怎样消除段首半角空格缩进?

本文由 fuyanger2017-01-01 发表於 "语料库标注" 讨论区

Tags:
  1. fuyanger

    fuyanger 普通会员

    Is there anyone could tell me how to make the first pattern become the second pattern ?

    The first pattern:
    Report on the Work of the Government (2007)
    The following is the full text of the Report on the Work of the Government delivered by Premier Wen Jiabao at the Fifth Session of the Tenth National People's Congress on March 5, 2007:
    REPORT ON THE WORK OF THE GOVERNMENT
    Delivered at the Fifth Session of the
    Tenth National People's Congress on March 5, 2007
    Wen Jiabao
    Premier of the State Council
    Fellow Deputies,
    The second pattern:
    REPORT ON THE WORK OF THE GOVERNMENT
    Delivered at the Second Session of the Eleventh National People's Congress on March 5, 2009
    Wen Jiabao
    Premier of the State Council
    Fellow Deputies,
    On behalf of the State Council, I now present to you my report on the work of the government for yourdeliberation and approval. I also solicit comments and suggestions on the report from the members of the National Committee of the Chinese People's Political Consultative Conference (CPPCC).

REQUIRED TASKS:
1 – In the forum thread, translate the title "怎样消除段首半角空格缩进?" into English.
2 – According to the forum thread, at which session of the National People's Congress was the report in the second pattern delivered?

EXTRACTED RECORDS:
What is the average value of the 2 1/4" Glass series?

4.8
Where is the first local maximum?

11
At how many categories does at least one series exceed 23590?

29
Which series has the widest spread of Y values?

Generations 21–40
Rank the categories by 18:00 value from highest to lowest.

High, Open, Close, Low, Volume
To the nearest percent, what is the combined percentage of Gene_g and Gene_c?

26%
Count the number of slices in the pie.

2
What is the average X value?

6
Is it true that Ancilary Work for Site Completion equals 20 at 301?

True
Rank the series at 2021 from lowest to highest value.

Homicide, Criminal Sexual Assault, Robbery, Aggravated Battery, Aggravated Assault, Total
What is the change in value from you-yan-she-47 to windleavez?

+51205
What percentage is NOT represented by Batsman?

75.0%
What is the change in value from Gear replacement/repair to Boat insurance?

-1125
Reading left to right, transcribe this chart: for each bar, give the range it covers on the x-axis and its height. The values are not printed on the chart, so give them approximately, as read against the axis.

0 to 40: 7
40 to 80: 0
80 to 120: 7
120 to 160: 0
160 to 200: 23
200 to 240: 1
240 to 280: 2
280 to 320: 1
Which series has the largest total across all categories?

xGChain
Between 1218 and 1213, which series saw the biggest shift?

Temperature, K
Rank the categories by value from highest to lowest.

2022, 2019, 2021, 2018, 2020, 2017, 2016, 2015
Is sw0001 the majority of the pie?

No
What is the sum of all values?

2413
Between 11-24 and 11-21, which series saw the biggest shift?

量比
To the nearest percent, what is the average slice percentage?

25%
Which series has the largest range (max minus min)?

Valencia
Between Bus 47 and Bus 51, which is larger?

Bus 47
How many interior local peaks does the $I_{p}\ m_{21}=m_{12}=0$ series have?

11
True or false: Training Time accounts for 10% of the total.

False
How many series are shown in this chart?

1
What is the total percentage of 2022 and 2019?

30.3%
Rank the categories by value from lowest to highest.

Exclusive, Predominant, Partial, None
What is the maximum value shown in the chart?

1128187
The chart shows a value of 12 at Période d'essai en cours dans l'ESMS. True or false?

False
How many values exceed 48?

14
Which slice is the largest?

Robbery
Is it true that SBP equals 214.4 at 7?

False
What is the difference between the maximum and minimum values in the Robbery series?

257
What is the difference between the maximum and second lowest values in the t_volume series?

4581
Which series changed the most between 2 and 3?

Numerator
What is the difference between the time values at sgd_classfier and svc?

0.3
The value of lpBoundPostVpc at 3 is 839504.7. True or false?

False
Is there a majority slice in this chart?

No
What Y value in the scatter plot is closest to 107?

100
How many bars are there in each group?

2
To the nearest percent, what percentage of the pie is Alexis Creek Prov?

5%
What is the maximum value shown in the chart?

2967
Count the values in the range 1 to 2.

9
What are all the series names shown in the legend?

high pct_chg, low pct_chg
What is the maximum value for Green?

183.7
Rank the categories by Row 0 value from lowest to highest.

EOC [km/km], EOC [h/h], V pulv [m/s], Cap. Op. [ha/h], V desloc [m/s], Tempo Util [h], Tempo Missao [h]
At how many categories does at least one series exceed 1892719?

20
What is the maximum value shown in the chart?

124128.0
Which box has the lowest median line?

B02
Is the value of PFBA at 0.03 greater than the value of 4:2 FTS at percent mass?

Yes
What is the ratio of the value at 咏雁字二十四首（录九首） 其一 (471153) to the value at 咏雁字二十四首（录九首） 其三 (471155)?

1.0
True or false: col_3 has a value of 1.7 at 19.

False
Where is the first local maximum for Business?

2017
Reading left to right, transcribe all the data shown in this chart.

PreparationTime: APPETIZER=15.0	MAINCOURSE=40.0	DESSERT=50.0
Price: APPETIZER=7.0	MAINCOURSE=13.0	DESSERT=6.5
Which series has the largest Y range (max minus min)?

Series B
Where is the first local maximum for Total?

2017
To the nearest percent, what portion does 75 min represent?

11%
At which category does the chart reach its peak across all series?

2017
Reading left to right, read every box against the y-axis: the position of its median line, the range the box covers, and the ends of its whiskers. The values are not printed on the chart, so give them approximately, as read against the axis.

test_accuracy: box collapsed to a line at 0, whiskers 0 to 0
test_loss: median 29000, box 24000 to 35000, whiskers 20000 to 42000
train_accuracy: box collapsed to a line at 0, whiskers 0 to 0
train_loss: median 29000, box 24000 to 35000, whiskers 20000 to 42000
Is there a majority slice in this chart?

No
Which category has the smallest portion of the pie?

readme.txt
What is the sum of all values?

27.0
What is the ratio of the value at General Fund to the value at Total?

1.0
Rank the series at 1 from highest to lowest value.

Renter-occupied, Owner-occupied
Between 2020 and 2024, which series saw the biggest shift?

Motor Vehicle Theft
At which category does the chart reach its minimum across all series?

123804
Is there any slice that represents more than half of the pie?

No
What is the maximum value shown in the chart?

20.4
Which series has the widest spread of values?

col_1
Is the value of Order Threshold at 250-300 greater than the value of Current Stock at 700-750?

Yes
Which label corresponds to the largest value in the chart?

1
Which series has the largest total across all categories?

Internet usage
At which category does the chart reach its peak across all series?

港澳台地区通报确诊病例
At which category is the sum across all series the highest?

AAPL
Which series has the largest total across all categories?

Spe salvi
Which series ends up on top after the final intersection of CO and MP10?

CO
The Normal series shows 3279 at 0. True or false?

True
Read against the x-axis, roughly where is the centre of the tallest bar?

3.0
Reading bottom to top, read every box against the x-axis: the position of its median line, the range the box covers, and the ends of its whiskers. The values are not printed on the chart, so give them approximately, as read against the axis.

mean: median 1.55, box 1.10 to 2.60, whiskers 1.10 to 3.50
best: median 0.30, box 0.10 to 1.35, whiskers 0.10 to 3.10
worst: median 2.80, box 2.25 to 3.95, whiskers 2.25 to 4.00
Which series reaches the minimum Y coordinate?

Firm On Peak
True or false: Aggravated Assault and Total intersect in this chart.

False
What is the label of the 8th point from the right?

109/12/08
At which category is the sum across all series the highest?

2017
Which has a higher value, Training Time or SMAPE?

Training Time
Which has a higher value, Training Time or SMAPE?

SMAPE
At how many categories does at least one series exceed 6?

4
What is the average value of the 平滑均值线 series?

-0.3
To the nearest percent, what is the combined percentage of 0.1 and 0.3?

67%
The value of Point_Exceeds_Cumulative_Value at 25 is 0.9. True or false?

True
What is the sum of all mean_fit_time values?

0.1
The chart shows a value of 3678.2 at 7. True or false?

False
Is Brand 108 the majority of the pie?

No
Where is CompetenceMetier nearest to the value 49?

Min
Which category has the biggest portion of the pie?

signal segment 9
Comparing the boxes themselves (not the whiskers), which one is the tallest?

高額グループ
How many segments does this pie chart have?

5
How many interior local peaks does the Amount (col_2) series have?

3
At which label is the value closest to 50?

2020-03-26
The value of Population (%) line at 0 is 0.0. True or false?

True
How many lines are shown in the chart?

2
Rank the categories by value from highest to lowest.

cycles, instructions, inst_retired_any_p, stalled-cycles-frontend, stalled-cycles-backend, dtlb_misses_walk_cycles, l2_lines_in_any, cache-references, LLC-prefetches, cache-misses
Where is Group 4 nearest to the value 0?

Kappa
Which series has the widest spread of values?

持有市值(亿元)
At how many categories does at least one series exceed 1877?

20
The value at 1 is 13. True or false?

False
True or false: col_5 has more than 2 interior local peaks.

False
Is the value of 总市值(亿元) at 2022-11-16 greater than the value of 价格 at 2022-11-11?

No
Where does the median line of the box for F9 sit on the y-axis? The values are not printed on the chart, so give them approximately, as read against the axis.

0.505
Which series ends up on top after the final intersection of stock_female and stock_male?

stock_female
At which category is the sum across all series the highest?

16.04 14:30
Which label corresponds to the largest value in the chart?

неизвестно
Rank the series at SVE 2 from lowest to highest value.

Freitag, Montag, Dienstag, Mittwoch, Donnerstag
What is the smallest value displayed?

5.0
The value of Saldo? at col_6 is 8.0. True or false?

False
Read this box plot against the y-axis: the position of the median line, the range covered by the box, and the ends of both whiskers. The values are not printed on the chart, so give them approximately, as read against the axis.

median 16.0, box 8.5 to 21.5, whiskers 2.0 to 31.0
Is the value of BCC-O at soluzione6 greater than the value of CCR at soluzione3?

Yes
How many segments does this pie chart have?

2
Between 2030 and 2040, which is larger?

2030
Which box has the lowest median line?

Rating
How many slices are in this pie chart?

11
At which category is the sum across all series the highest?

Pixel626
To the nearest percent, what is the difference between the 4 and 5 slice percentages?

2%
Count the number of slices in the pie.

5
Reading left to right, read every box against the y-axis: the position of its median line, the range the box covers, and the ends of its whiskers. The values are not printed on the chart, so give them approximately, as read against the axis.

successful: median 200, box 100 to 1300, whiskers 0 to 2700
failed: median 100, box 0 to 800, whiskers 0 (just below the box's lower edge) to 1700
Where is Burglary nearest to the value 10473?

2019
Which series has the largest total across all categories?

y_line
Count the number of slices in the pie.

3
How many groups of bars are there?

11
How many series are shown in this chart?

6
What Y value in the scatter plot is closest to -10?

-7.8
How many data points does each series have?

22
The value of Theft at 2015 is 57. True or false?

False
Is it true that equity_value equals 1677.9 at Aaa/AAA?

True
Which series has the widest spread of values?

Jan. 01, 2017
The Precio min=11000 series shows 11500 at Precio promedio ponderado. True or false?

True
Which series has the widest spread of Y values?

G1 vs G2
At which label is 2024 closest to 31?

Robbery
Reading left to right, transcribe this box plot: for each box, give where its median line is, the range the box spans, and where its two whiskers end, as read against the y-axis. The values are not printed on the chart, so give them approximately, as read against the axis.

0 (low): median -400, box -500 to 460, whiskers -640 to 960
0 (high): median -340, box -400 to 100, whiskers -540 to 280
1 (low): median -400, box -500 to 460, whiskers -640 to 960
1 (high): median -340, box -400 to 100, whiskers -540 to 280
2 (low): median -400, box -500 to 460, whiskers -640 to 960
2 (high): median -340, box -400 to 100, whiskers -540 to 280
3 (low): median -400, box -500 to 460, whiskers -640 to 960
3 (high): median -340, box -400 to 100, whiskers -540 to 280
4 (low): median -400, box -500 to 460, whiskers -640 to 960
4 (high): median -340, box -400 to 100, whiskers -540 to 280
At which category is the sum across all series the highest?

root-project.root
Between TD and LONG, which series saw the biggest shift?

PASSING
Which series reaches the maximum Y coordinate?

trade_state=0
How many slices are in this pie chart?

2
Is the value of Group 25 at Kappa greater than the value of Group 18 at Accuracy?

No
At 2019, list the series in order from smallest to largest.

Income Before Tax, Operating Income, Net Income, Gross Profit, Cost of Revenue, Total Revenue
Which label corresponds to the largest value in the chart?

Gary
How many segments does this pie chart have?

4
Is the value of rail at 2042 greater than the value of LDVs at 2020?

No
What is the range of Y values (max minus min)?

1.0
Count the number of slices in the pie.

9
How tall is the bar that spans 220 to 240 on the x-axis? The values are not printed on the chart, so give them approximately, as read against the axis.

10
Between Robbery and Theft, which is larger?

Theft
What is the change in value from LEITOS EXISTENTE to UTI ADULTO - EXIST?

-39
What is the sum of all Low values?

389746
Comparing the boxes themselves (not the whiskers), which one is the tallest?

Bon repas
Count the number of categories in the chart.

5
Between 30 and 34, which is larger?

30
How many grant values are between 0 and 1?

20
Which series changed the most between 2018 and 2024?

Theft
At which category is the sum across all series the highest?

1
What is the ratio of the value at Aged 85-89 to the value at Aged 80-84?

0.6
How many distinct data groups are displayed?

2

ANSWERS BY ITEM NUMBER:
1 – How can half-width space indentation at the beginning of a paragraph be removed?

2 – The Second Session of the Eleventh National People's Congress, on March 5, 2009.